§ **DATA FOR PROCESSING**
_ _ _
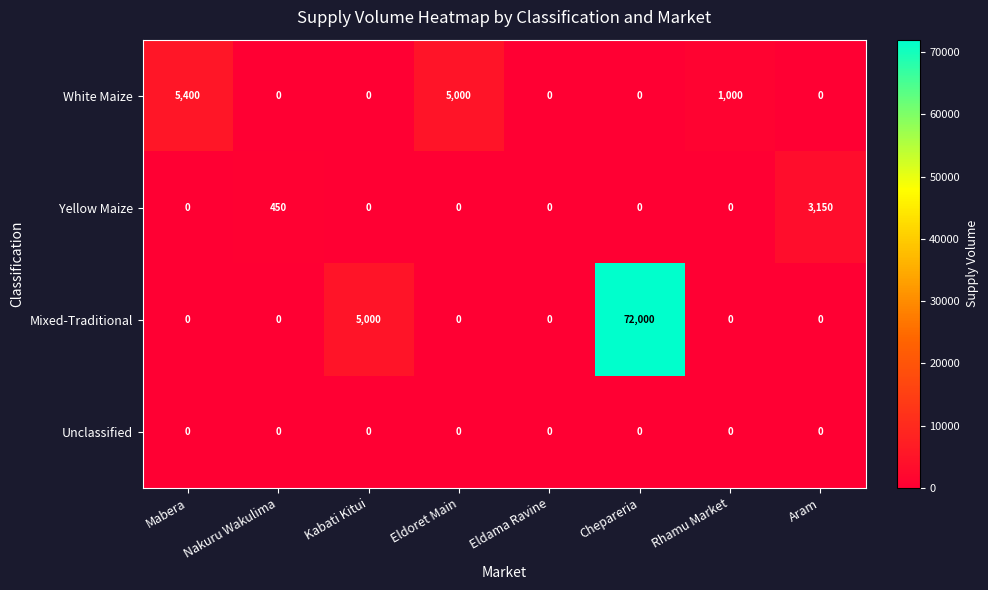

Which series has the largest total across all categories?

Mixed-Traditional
_ _ _
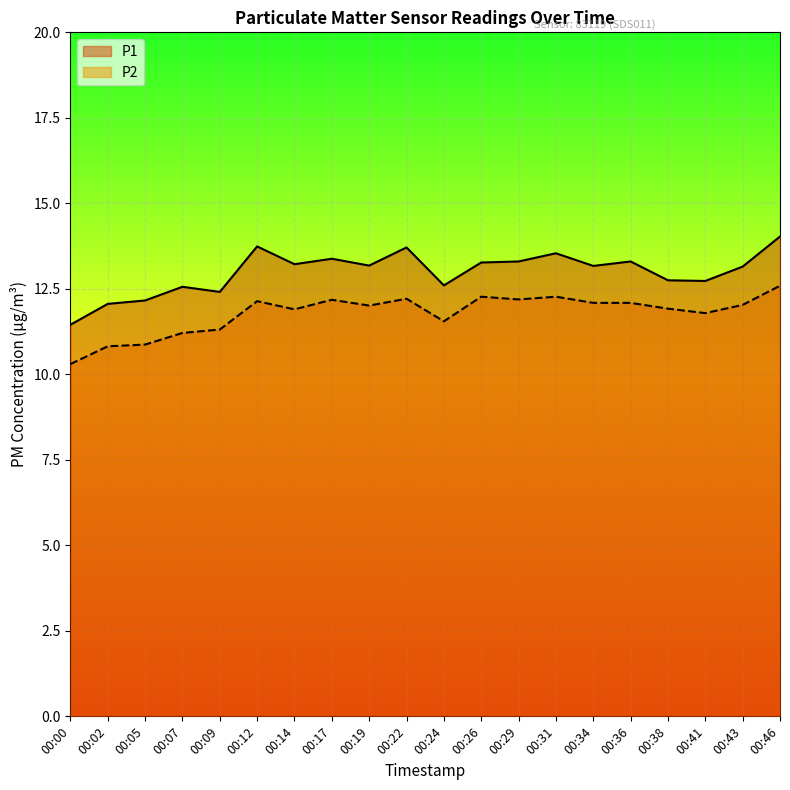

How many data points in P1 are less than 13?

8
_ _ _
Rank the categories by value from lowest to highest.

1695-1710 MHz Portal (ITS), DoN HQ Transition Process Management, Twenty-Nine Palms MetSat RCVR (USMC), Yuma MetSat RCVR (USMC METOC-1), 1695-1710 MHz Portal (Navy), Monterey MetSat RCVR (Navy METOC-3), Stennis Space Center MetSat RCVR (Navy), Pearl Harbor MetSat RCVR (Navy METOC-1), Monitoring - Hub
_ _ _
§ **WHAT THE TASK ASKS**
Output the lines of the items as a JSON list of strings, one string per line with blank lines omitted, starting at the line containing "Rank the categories" and ending after the line containing "1695-1710 MHz Portal (ITS), DoN".

§ **ANSWER SECTION**
[
  "Rank the categories by value from lowest to highest.",
  "1695-1710 MHz Portal (ITS), DoN HQ Transition Process Management, Twenty-Nine Palms MetSat RCVR (USMC), Yuma MetSat RCVR (USMC METOC-1), 1695-1710 MHz Portal (Navy), Monterey MetSat RCVR (Navy METOC-3), Stennis Space Center MetSat RCVR (Navy), Pearl Harbor MetSat RCVR (Navy METOC-1), Monitoring - Hub"
]